** start Excerpted data **

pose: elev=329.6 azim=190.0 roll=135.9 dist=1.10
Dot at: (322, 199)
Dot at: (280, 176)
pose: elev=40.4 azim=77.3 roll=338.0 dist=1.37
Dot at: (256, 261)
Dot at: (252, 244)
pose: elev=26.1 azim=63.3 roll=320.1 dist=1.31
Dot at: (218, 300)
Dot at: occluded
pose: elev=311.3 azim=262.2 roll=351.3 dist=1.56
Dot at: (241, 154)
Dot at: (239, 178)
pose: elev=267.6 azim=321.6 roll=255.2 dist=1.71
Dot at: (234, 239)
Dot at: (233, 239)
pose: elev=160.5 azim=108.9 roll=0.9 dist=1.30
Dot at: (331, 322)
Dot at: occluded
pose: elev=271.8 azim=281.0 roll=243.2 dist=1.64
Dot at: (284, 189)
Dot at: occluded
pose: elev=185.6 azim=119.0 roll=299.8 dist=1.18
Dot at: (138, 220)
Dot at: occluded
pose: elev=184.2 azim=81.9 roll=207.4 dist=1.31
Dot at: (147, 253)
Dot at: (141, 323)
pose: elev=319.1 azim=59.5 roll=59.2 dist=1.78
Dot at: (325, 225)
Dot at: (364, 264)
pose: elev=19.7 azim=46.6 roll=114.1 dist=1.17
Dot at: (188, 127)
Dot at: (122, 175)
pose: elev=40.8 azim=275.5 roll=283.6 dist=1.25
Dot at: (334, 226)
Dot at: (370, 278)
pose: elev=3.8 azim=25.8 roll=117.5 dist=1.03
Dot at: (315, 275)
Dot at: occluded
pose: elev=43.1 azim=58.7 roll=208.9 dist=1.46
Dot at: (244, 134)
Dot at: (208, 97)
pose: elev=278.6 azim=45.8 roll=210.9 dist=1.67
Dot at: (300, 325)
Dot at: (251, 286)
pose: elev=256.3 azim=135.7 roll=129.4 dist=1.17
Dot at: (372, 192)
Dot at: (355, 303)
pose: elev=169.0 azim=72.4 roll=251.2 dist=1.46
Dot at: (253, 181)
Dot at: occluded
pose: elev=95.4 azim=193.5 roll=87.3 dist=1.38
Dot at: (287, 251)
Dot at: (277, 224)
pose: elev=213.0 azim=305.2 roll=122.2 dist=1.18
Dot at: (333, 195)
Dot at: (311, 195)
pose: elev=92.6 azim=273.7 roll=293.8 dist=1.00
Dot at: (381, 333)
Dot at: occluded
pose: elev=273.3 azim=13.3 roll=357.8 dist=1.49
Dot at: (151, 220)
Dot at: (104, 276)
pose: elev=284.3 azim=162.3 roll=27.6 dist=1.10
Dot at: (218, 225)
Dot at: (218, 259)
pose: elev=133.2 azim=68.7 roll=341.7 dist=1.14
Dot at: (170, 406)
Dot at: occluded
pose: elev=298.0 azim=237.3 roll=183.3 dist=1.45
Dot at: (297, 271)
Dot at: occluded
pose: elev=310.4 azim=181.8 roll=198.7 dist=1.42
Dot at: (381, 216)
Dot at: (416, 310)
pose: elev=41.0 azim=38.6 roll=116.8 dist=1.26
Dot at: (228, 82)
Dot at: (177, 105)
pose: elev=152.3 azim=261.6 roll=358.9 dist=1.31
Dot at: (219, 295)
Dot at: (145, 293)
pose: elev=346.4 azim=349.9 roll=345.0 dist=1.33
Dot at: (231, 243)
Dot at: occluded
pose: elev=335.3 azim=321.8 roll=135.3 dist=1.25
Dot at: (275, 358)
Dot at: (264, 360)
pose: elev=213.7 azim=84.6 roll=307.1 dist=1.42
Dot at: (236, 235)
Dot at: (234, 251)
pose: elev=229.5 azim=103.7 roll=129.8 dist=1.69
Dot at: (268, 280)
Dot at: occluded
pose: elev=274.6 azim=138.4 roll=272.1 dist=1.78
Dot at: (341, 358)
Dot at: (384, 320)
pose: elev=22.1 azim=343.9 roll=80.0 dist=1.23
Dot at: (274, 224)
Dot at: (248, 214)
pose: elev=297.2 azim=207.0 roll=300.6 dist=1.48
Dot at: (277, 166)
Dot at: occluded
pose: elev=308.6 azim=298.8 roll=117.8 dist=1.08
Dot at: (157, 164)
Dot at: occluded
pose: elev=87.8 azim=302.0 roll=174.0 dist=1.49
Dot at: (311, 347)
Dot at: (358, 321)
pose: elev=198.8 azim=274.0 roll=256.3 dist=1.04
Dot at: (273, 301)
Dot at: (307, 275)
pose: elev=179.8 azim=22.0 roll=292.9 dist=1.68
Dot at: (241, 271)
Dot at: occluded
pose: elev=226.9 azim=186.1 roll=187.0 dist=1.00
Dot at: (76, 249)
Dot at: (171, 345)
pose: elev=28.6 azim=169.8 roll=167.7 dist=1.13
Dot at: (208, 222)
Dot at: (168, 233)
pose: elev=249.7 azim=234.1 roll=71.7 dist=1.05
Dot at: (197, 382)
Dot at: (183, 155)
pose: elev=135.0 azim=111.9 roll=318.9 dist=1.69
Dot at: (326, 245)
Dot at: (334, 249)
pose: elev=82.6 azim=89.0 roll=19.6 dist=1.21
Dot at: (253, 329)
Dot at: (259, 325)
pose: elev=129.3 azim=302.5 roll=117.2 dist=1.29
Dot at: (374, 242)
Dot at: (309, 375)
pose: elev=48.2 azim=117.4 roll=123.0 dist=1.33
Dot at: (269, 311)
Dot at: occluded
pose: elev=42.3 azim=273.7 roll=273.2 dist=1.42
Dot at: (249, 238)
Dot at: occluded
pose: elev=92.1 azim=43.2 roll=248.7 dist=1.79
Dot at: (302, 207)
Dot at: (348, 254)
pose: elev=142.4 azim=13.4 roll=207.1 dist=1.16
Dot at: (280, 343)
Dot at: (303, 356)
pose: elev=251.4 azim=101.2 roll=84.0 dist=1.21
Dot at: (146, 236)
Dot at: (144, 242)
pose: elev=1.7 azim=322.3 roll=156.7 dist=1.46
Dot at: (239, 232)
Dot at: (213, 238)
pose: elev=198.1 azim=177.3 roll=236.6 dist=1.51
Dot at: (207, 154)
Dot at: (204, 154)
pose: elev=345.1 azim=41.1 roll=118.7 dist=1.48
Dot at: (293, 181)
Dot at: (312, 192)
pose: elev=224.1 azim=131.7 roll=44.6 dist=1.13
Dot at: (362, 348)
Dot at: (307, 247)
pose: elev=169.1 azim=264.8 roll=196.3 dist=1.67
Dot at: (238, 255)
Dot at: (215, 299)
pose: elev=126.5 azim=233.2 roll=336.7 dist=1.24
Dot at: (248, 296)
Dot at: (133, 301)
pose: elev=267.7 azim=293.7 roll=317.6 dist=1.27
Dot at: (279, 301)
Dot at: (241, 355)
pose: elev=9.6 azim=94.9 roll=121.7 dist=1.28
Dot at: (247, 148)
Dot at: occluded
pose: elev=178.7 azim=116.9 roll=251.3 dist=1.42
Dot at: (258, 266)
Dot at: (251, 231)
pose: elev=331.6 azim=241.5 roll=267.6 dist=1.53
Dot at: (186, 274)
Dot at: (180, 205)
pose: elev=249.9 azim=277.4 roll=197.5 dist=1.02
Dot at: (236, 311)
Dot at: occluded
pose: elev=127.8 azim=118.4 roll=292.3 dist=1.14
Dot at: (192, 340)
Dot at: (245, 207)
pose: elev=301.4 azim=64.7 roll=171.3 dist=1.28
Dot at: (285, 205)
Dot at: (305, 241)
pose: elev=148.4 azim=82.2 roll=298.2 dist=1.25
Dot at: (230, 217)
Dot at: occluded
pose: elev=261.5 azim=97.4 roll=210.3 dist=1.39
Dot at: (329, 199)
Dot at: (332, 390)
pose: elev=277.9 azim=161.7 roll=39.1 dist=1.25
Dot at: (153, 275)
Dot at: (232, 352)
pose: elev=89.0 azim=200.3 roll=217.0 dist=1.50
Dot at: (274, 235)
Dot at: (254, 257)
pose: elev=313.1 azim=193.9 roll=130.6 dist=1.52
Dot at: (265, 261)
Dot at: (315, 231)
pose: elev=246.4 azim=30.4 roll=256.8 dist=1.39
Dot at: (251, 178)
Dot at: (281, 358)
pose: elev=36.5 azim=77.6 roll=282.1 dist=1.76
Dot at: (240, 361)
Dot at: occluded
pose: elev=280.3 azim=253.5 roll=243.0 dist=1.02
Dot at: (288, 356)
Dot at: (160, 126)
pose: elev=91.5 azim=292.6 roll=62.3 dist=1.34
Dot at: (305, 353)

** end Excerpted data **

Exercise: Could you return, unchanged and with both ends included, the lines above from the one containing "pose: elev=213.7 azim=84.6" to the one containing "Dot at: (384, 320)"?

Written response:
pose: elev=213.7 azim=84.6 roll=307.1 dist=1.42
Dot at: (236, 235)
Dot at: (234, 251)
pose: elev=229.5 azim=103.7 roll=129.8 dist=1.69
Dot at: (268, 280)
Dot at: occluded
pose: elev=274.6 azim=138.4 roll=272.1 dist=1.78
Dot at: (341, 358)
Dot at: (384, 320)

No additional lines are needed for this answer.